*** Extracted text Section Begins ***

Can't you use the TV terms?
Yeah.
how the Royals are doomed.
Can't you use on the TV terms?
Yeah, well, I wanted to mention that we talked about how the Royals are doomed
just for Rennie,
but we don't have to do,
we don't have to repeat that exact structure.
You can, the SC's in the red zone.
You guys can just tune me out for it.
We might very well talk about
how the Royals are doomed
in just a few minutes here,
but it'll come up organically,
maybe, in our discussion today,
which is something that was suggested by Baseball Perspectives' Matt Trueblood in an email to the
show. And I'll just read that email. He says, in episode 57, this was a long time ago, this was
October 2012, Sam went down the list of all 30 teams and asked Ben and our guest that day, SB Nation's Mark Normandin, to say yes or no to them as likely to win a World Series by 2017.
All three guests picked five teams, and here are those five.
So Sam picked the Rangers, the Nationals, the Angels, the Padres, and the Braves.
Mark picked the Rangers, the Red Sox, the Giants, the A's, and the Padres.
And I picked the Rangers, the Nationals, the Angels, the Dodgers, and the Yankees
So Sam and I completely struck out
And Matt writes, obviously Mark actually got two teams
On the other hand, he laughed out loud at the idea of the Cubs and the Astros winning
So you guys should bring on a random colleague
And try to peg the next five series
winners in the same way, even though I guess we proved that this whole exercise is completely
fruitless and pointless and impossible the first time we did it. So I actually went back and
listened to that episode this week, and I almost picked the Giants. I picked the Giants first, and
then I switched to the Yankees, and I wish I'd stuck with it. But if there was a lesson to be learned from that episode, it's that no one knows anything.

*** Extracted text Section Ends ***
*** Given material Section Begins ***

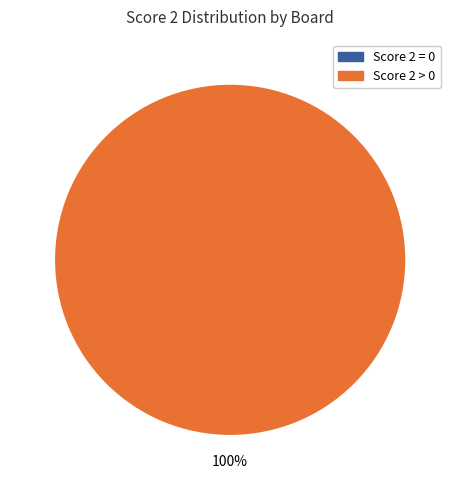

What portion of the pie excludes 1?

100.0%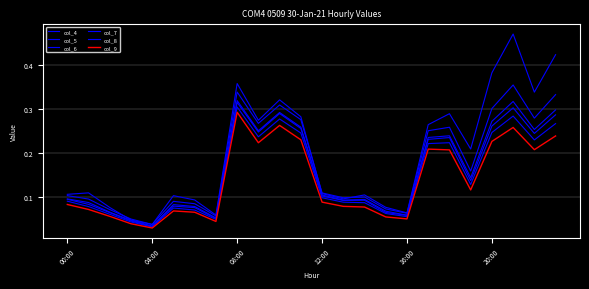

Which series has the widest spread of values?

col_4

*** Given material Section Ends ***

• _Directive A_
In the baseball podcast transcript, which five teams did Mark Normandin pick?
• _Directive B_
Can you carry the baseball podcast transcript on past its final line?

• _Written reply A_
The Rangers, the Red Sox, the Giants, the A's, and the Padres.

• _Written reply B_
And I'm sure that is still true.
But we're going to do this again at Matt's request.
We're going to pick, I guess, the teams that will win a World Series in the next five years.
And then Rainey suggested also picking the teams that will not make the playoffs in the same span or maybe in the next
four years. So that's harder. Yeah. And maybe more fun and maybe there'll be more diversity
in the answers. I was going to ask you guys, and I guess we'll be able to tell from the answers,
but do you think that this is an easier question to answer now than it was in 2012, or maybe not an easier question, but the answer, the consensus
answers are more obvious because it feels to me like, you know, the last time we did this,
all three of us picked the Rangers and we were all wrong, obviously, but that was the only team
that we all agreed on. And then there were a couple others that two of us picked. And now,
you know, we'll know in a few minutes, but it seems to me that maybe there are some
more obvious answers here that you almost have to pick just because the game today is
so stratified into good teams and not good teams.
Although obviously we're talking about a five-year window here, so things can change.
Well, I think in the short term, yeah, I mean, just because of where we are starting this five-year stretch at this particular point in time, there's such a clear
divide. But I almost feel like trying to predict four or five years from now might be harder than
it was five years ago, simply because even five years ago, there was still a stratification
between smart front offices and not smart front offices. And I almost feel like that's gone.
I mean, you know, the Phillies,
they have a young analytic front office.
The Diamondbacks, the Twins.
You know, the Marlins and the Reds may be the ones trailing the pack now,
but there's 28 out of 30 teams that I feel like just get it.
And once you get to this point,
the gap between number one and number 28
is as small as I can ever remember it. So there's going to be a, the gap between number one and number 28 is as small as I can ever
remember it. So there's going to be a lot of randomness and variance in this. And you could
throw darts in five years from now, and you might be just as accurate as actually trying to predict
it. Yeah. I think the major league level, that's true. I think a lot of people are going to point
to money, but for me, it's more going to be about you're on the ground scouting, particularly
internationally.
Everybody's got the same resources in the draft and internationally now.
It's just going to be about identifying those guys because all the value in baseball right now is in the 0-5 guys.
So if all the GMs are the same,
it's then going to be the director of player development, your scouts.
It's the stuff that the three of us aren't really going to be able to see.
All right.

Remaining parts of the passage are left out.